Psychiatrists and other doctors who take careful medical histories do so precisely to rule out such life blows, as well as the effects of physical illnesses, before making a diagnosis of depression.

But the American Psychiatric Association’s diagnostic manual does not specifically exclude people experiencing deep but normal feelings of sadness, unless they are bereaved by the death of a loved one. And an increasing number of school districts and health clinics use simple depression checklists, which do not take context into account, the authors said.

“Larger and larger numbers of people are reporting symptoms on these checklists, and there’s no way to know whether we’re finding normal sadness responses or real depression,” said Jerome C. Wakefield, a professor of social work at New York University and the study’s lead author.

This is big. As I’ve pointed out before, the depression stats and the happiness stats seem to be in conflict. There has been a stable or shrinking percentage of the population in the bottom happiness category despite alleged huge increases in the incidence of depression. This creates a problem for researchers who lean hard on both sets of data, like Diener and Seligman do in their paper “Beyond Money.” Here’s the dialectic as I see it…

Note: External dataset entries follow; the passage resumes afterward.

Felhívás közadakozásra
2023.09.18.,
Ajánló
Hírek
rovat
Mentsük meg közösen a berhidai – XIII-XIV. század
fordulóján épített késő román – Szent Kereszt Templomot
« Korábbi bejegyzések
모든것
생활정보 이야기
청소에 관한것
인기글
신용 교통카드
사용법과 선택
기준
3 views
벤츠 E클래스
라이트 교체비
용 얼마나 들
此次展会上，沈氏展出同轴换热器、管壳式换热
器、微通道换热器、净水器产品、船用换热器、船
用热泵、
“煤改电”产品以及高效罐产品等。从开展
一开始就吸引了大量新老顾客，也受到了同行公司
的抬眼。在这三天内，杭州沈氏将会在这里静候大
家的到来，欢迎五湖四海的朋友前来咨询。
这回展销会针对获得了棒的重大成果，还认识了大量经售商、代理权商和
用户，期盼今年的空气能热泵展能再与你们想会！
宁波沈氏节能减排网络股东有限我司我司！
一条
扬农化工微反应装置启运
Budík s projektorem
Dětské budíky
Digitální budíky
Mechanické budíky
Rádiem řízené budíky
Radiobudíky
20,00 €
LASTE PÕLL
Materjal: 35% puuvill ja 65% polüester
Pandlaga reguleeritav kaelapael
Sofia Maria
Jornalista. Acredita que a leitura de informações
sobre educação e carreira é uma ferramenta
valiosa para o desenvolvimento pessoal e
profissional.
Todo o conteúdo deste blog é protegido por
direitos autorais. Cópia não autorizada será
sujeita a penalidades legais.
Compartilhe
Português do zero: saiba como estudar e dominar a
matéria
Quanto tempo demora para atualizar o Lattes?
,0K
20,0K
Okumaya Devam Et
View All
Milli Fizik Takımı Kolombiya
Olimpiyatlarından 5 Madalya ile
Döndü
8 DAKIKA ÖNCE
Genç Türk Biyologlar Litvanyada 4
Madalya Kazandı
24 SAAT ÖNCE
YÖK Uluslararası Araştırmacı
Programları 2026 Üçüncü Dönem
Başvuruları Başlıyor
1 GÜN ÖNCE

If the depression data is right, the happiness data must be broken for failing to detect any increase in the proportion of the population feeling unwell. You would then have to give up on using the happiness data as evidence that many people are not getting happier, since you’ve already established the unreliability of self-reportinng to track important changes in psychological well-being. Now, you could argue that depression and unhappiness are different and statistically unrelated things. But then you need to convince us which one is more important for well-being. If the depression numbers are right, and depression is a huge deal, but has no relationship to unhappiness, then perhaps self-reported happiness and unhappiness are not very relevant to well-being. But then you don’t get to skip back and forth from one set of data to the other, whenever it is convenient to your argument.

You could argue that the happiness data are right, in which case, you’ll have a problem with the depression data. Again, you could distinguish between unhappiness and depression, and argue that they could vary independently. But, again, you’ll have to take a stand on what matters for well-being. Or argue that they are both important, but incommensurable. Alternatively, you could argue that both sets of data have their problems. This is my view. In this case, for the reasons Wakefield and Horwitz lay out, I am more skeptical of the depression data than the happiness data, which I think is likely to be most accurate at picking up changes at the bottom, since bad feelings are more psychologically salient and available than good ones, and therefore more likely to be accurately reported.

My hunch: much depression is misdiagnosed for failing to distinguish between functional sadness and disordered malaise, as above. And much is more or less intentionally misdiagnosed in order to give non-depressed people legal, insurance-covered access to SSRI’s, as Wakefield and Horwitz describe elsewhere. Importantly, SSRI’s really do make people feel better. Since there are far fewer truly depressed people than we think there are, but prescriptions for SSRIs based on bad depression diagnoses continue to rise, increasing rates of diagnosed depression may actually correlate with an improvement in the average tone of experience. O Brave New World!